[工作說明 1] 請把這篇關於紀伯倫的文章裡，所有用書名號《》框起來的名稱都列出來。

[閱讀文章]
================================

一個偉大的人有兩顆心:一顆心流血,另一顆心寬容──《沙與沫》

他一生顛沛流離,親人早逝、遭祖國放逐、貧病交迫,終身未婚,一生孤獨,乃至於48歲英年早逝。這樣歷經磨難的天才,卻將殘酷的現實當聖殿,把愛與美當宗教,深情地為生命獻上一朵玫瑰。

  紀伯倫(Jibran Khalil Jibran),1883年生於黎巴嫩北部臨海的貝什里村(Besharri)。這個地方,文化豐美,古時屬於敘利亞,孕育了基督與腓尼基文化,誕生過許多先知。整個聖谷被雪松林圍繞,古樹參天,海風送來地中海的濤聲。大自然的靈氣,是紀伯倫創作的繆斯女神,使他一生嚮往美、眷戀大自然,渴求探索宇宙的奧秘。
  他誕生於一個宗教氣息濃厚的基督教家庭,他們所信奉的馬龍教派,在阿拉伯世界,就像是回教大海中的一個基督教孤島。他的童年是在故鄉遭土耳其奧斯曼帝國殘酷統治,西方殖民主義勢力大舉入侵的時代中渡過。於是他在十二歲時,隨母親和同母異父的哥哥及兩個妹妹離開家鄉,到美國的波士頓。全家在唐人街過著清貧的日子,紀伯倫則被送進美國的公立學校學習英語。

歷經磨難的天才.世界的東方文學巨星

  14歲時,紀伯倫毅然回到他熱愛的祖國學習阿拉伯語和法語。15歲時,他即以阿拉伯文寫下《先知》的初稿,17歲創辦一份文學與哲學的刊物《真理》,以筆撻伐統治者對人民的壓迫、批判教會墮落、違背耶穌的教誨、以及對抗整個阿拉伯傳統的封建禮教。他的文章開始在阿拉伯世界大量發表,其中最有名的《叛逆的靈魂》,被視為危險、叛逆、含西方思想劇毒,而被焚於貝魯特的市場,紀伯倫因此被政府驅逐出境。

================================

[工作說明 2] 請把資料原封不動照抄一遍，從資料的第一行開始，到含有「Hoa cúc vàng」的那一行結束，頭尾兩行都要抄。

================================

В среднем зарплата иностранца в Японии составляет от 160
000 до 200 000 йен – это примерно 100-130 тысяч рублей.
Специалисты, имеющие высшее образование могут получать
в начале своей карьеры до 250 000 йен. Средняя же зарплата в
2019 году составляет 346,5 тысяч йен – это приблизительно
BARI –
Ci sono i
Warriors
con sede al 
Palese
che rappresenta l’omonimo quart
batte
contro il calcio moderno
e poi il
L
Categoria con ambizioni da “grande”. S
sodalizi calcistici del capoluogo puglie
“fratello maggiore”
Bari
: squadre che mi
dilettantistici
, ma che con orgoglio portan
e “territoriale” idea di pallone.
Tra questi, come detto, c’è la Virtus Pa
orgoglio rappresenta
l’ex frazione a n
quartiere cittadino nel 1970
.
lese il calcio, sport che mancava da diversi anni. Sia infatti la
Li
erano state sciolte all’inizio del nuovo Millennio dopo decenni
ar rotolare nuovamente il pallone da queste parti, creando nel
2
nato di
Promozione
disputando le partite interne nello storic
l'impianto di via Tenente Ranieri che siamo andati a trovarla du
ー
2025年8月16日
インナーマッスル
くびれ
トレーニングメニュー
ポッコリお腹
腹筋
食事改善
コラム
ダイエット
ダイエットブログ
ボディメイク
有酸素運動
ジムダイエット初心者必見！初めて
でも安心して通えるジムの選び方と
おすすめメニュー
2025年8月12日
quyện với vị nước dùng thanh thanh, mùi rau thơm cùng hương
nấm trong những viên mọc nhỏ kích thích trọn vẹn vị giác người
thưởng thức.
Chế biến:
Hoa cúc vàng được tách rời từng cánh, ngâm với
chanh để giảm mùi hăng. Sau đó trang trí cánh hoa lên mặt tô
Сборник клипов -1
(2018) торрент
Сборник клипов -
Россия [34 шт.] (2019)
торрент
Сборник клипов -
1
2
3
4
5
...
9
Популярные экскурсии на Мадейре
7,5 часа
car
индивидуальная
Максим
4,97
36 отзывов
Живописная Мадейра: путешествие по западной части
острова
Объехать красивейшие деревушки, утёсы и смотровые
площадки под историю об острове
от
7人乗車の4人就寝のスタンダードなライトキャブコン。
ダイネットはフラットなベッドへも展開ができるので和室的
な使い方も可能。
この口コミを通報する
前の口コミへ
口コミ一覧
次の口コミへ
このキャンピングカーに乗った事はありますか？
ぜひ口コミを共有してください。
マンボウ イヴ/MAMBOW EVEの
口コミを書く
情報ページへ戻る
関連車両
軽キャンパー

================================

[答案欄 1]
《沙與沫》
《先知》
《真理》
《叛逆的靈魂》

[答案欄 2]
В среднем зарплата иностранца в Японии составляет от 160
000 до 200 000 йен – это примерно 100-130 тысяч рублей.
Специалисты, имеющие высшее образование могут получать
в начале своей карьеры до 250 000 йен. Средняя же зарплата в
2019 году составляет 346,5 тысяч йен – это приблизительно
BARI –
Ci sono i
Warriors
con sede al 
Palese
che rappresenta l’omonimo quart
batte
contro il calcio moderno
e poi il
L
Categoria con ambizioni da “grande”. S
sodalizi calcistici del capoluogo puglie
“fratello maggiore”
Bari
: squadre che mi
dilettantistici
, ma che con orgoglio portan
e “territoriale” idea di pallone.
Tra questi, come detto, c’è la Virtus Pa
orgoglio rappresenta
l’ex frazione a n
quartiere cittadino nel 1970
.
lese il calcio, sport che mancava da diversi anni. Sia infatti la
Li
erano state sciolte all’inizio del nuovo Millennio dopo decenni
ar rotolare nuovamente il pallone da queste parti, creando nel
2
nato di
Promozione
disputando le partite interne nello storic
l'impianto di via Tenente Ranieri che siamo andati a trovarla du
ー
2025年8月16日
インナーマッスル
くびれ
トレーニングメニュー
ポッコリお腹
腹筋
食事改善
コラム
ダイエット
ダイエットブログ
ボディメイク
有酸素運動
ジムダイエット初心者必見！初めて
でも安心して通えるジムの選び方と
おすすめメニュー
2025年8月12日
quyện với vị nước dùng thanh thanh, mùi rau thơm cùng hương
nấm trong những viên mọc nhỏ kích thích trọn vẹn vị giác người
thưởng thức.
Chế biến:
Hoa cúc vàng được tách rời từng cánh, ngâm với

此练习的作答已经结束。